Example 6: In Vivo Fermentation Properties Steering Korean beef with an average body weight of 376.75 ± 6.25 kg fitted with a rumen cannula (Bar Diamond, Parma, ID, USA; internal diameter, 120 mm) for fermentation properties testing The rumen fluid necessary for the fermentation property test was collected from the above.

  This test livestock was fed 5 kg of concentrated feed and 1 kg of rice straw twice a day (09: 00, 17:00), and the raw material composition of the mixed feed and the chemical composition of the mixed feed and rice straw were The configuration was as shown in Table 5 below.

This experiment was a 4 × 4 Latin square design, and the period was 21 days. On the 1st to 15th out of 21 days, the amount of CH ₄ generated by feeding the additive was measured every other day, and the fermentation properties were investigated on the 5th. 16-21 days had a recovery period so that the microorganisms and environmental composition in the rumen returned to their original state. Experiments were performed in the control group (control, 3 g of saccharin, 33.6 g of soybean cake, 33.6 g of defatted rice cake); and the group to which Acetogen was added (acetogen mixture 120 g, saccharin 3 g).
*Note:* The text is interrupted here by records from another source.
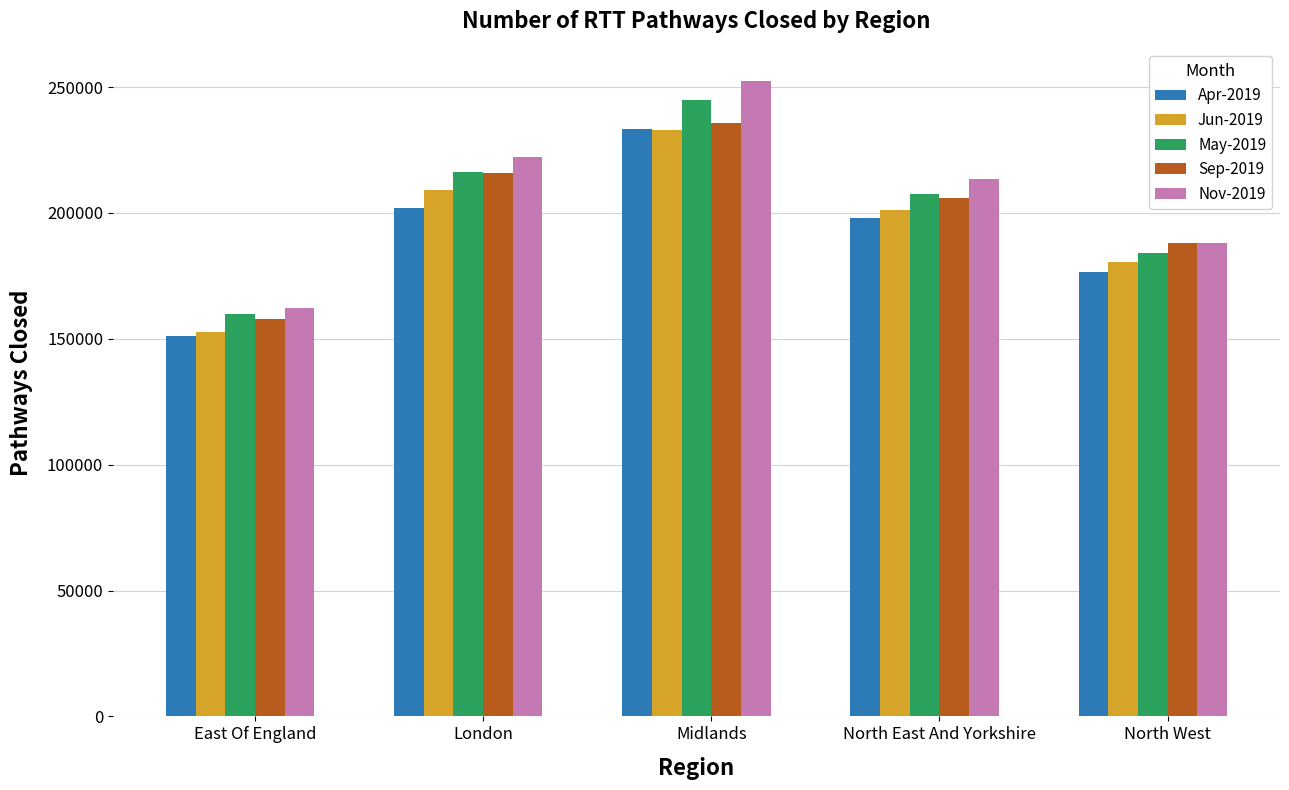

Reading left to right, extract all data points from this chart.

Apr-2019: 151220.0	202126.5	233422.1	197811.2	176613.9
Jun-2019: 152724.0	208956.6	232929.2	201053.1	180499.5
May-2019: 159983.7	216252.4	244752.6	207460.1	184120.0
Sep-2019: 157932.7	215999.9	235832.3	205836.6	188073.4
Nov-2019: 162061.7	222334.9	252588.3	213356.6	188120.4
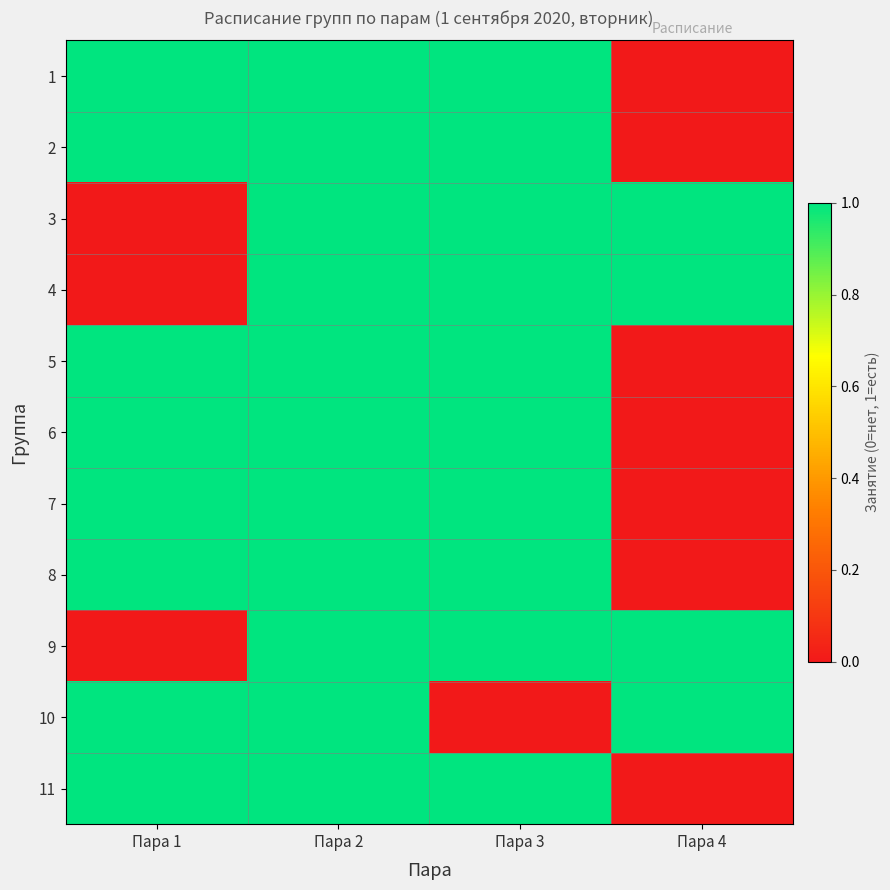

At which category is the sum across all series the highest?

Пара 2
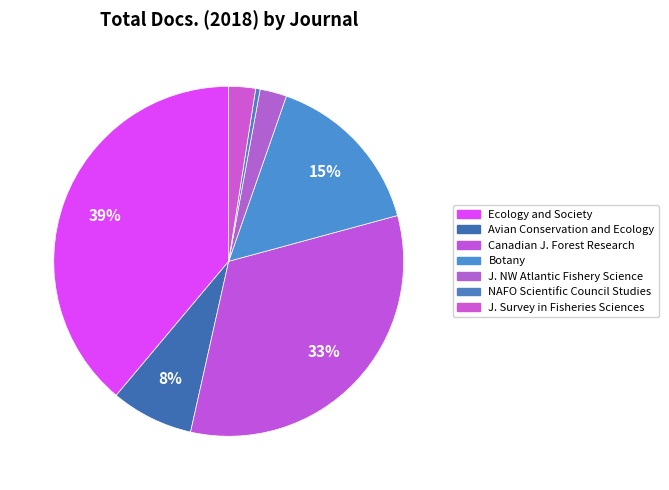

What is the total percentage of Avian Conservation and Ecology and Ecology and Society?

46.5%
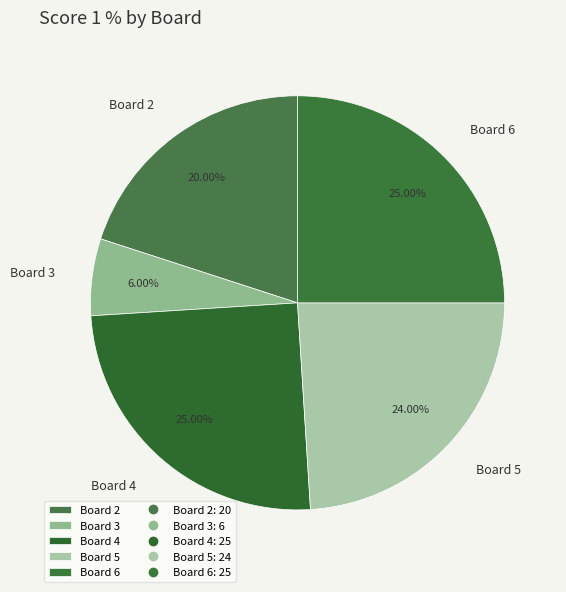

What is the ratio of the value at Board 2 to the value at Board 6?

0.8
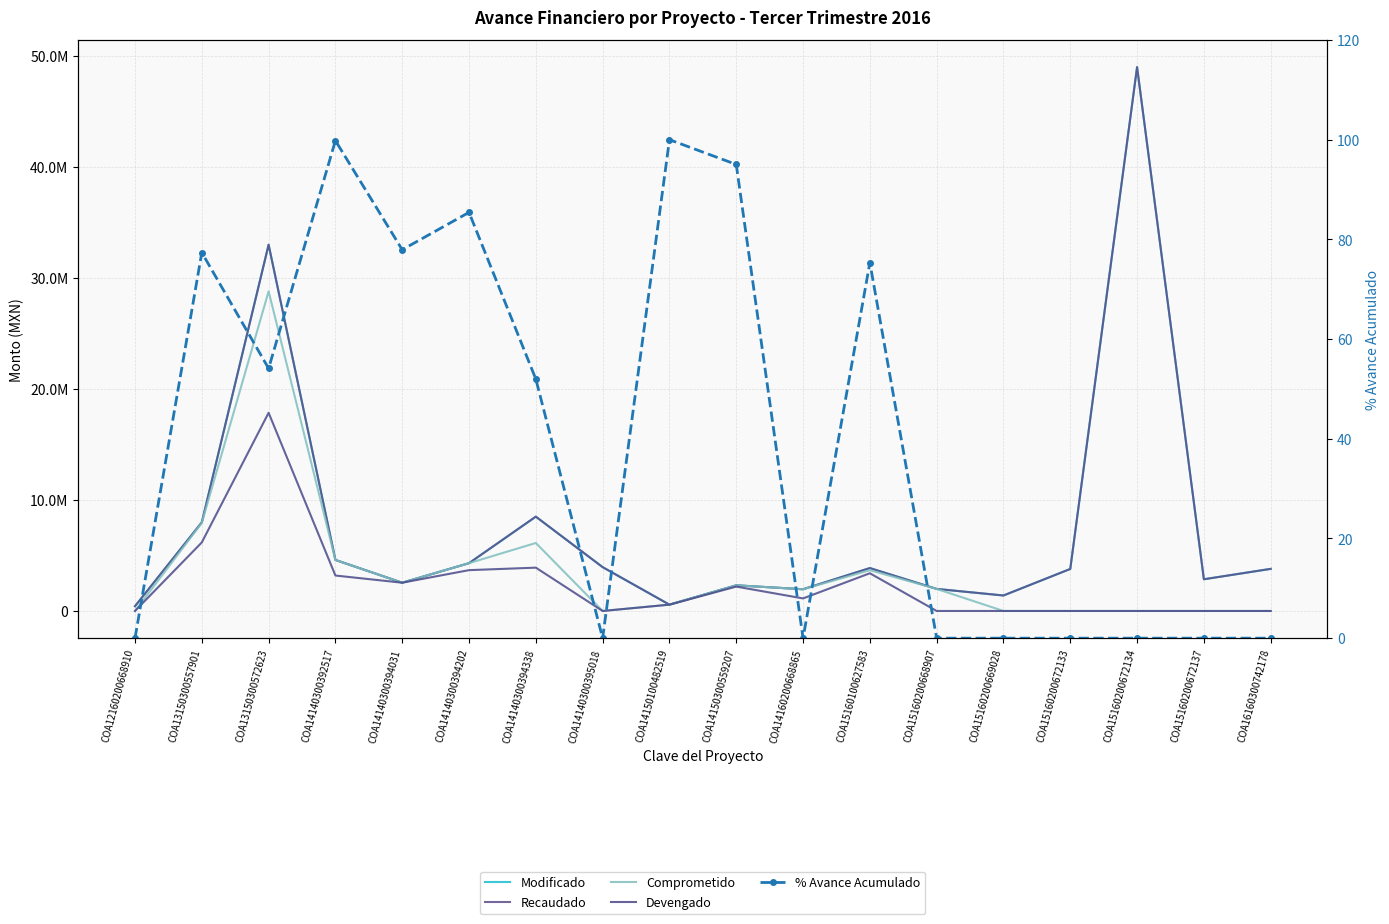

Which series has the widest spread of values?

Modificado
  Then, in order to measure the respiratory gas, 4 steers (392 ± 14 kg) in the late fattening period of 29 months after birth were tested in the livestock metabolism experiment building of the National Institute of Livestock Sciences, Rural Promotion Agency. The test feed was fed 5 kg of concentrated feed mainly composed of corn and 1 kg of rice straw twice a day (09:00:00, 17:00). The test period was a feed adaptation period of 6 days and a respiratory gas measurement of 15 days, requiring 21 days per period. However, gas measurement was performed seven times every other day in 15 days. The methane measurement and recovery period by period was designed as shown in Table 6 below.

  The results of measuring in vivo methane production of reductive acetic acid producing bacteria (GA3) isolates using a respiratory chamber (FIG. 11) conducted at the National Institute of Animal Science (RDA) are shown in the figure.

  As a result, 174 (l / day / head) in the control group, 163 (l / day / head) in the acetogen treatment group, and 5.8% methane reduction effect in the treatment group to which reductive acetic acid-producing bacteria were added. Occurred.

  As confirmed in the above examples, when the present inventors confirmed that GA03, which is a strain extracted from a native goat, has excellent methane production-inhibiting ability, the strain was identified as Proteinifilm acetatigenes. It was named SROD1 and was deposited at the Korean Preservation Center on November 9, 2011 under the deposit number KCCM11219P.

Claims (8)

  A proteinase genus reductive acetic acid-producing bacterium having an ability to suppress methane formation in the rumen of ruminants.   The reductive acetic acid-producing bacterium according to claim 1, characterized in that the reductive acetic acid-producing bacterium is Proteininifilm acetatigenes SROD1 (deposit number KCCM11219P).   A microorganism preparation for suppressing methane production in the ruminant stomach of a ruminant animal, comprising the proteini film reductive acetic acid producing bacterium of claim 1.   4. The microbial preparation according to claim 3, wherein the Proteinifilm genus reductive acetic acid producing bacterium is Proteinifilm acetatigenes SROD1 (deposit number KCCM11219P).   A livestock feed comprising the reductive acetic acid-producing bacterium preparation of claim 1 or the microbial preparation of claim 4.   A method for suppressing methane production in the ruminant stomach of a ruminant by feeding an animal with the reductive acetic acid producing bacterium preparation of claim 1 or the microbial preparation of claim 4.   The method according to claim 6, wherein the reductive acetic acid-producing bacterium is Proteinifilm acetatigenes SROD1.   The ruminant in the ruminant according to claim 7, wherein the feed provides the ruminant with a microbial preparation containing the reductive acetic acid-producing bacteria or a livestock feed containing the microbial preparation. To suppress methane production.